Lo más difícil fue trasladar a los heridos, algunos de los cuales estaban empeorando sin remedio dada la pobreza de las condiciones higiénicas. Las heridas aparecían llenas de gusanos blancos, y había que abrirlas de nuevo para limpiarlas y desinfectarlas. Los heridos gritaban igual que las gaviotas. Joseph quería reservar las jeringuillas de anestesia para las posibles intervenciones quirúrgicas, y los analgésicos corrientes a veces no bastaban. En la isla me hice consciente más que nunca antes en mi vida de la realidad del dolor humano.

Cuando terminamos el traslado de los heridos y de nuestras escasas pertenencias a las orillas del río, comenzamos la edificación de las cabañas. Fue la tarde de ese mismo día cuando conocí a un brasileño de unos sesenta años que parecía enormemente hábil con la madera y que se ofreció a ayudarme para construir mi palapa, seguramente conmovido al ver mi torpeza. Unos días más tarde me enteré de que él ni siquiera se había construido un techo para sí mismo y que a pesar de que se pasaba el día ayudando a los otros a construir techos y levantar paredes, él dormía sobre la arena, a la intemperie, y me maravillé de su generosidad. Hablábamos en inglés, pero él a veces me hablaba en un portugués muy pausado que yo entendía perfectamente. Yo sentía en aquellas palabras portuguesas la amplitud de un corazón tan dulce y sereno como el río verde que fluía un poco más allá. Le dije que había personas que necesitaban más su ayuda que yo, personas con hijos, enfermos, personas mayores, y me dijo que me daría unas instrucciones básicas para que luego yo pudiera seguir por mi cuenta y pudiera, además, ayudar a otros. Con breves palabras, y muchas veces sin palabras y simplemente mostrándome cómo hacerlo, ya que no era hombre excesivamente locuaz, me explicó cómo cortar las cañas y cómo atarlas para formar un armazón, y luego cómo doblar las hojas de las palmeras y entrelazarlas en el armazón de cañas a fin de formar planchas más o menos impermeables. Tenía un hacha, un formón y un cepillo, herramientas de carpintero con las que cortaba árboles y ramas, las descortezaba, las pulía y las transformaba en piezas que, milagrosamente, encajaban entre sí. Me enseñó a tejer rápidamente cuerda con fibras vegetales y a hacer nudos prietos que no se desataban.

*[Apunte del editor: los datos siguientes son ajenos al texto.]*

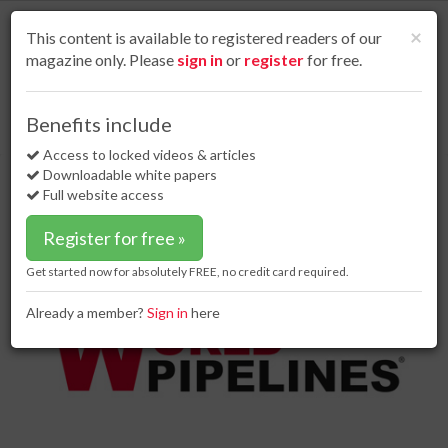
S
k
Cl
×
This content is available to registered readers of our
i
magazine only. Please
sign in
or
register
for free.
p
t
o
Home
Contracts & tenders
03 Oct 18
Benefits include
Hybrit chooses Tenova for first fossil-free steel plant
m
a
Access to locked videos & articles
Hybrit chooses Tenova for first
i
Downloadable white papers
fossil-free steel plant
n
Full website access
c
o
Register for free »
n
t
Get started now for absolutely FREE, no credit card required.
e
n
Already a member?
Sign in
here
t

—Ahora que ya sabes un poco, puedes ayudar a los enfermos —me dijo.

Le pregunté cómo se llamaba y me dijo que su nombre era Carlos. Nos dimos la mano. Era un hombre de pelo gris, no muy alto, muy musculoso, de piel oscura del color del café cortado con un poco de leche. Tenía grandes manos de carpintero con largos y gruesos dedos y palmas de color rosado, y un temperamento inusualmente plácido y sereno. Trabajaba de forma concienzuda, sin prisa, siempre con una sonrisa en el rostro. Medía, miraba, comprobaba, volvía a medir. Le pregunté de dónde era y me dijo que había nacido en Belo Horizonte, en el estado de Minas Gerais, pero que llevaba más de treinta años viviendo en Estados Unidos. Yo supuse que era carpintero, o quizá ebanista, pero como de costumbre desde mi llegada a la isla, me equivocaba.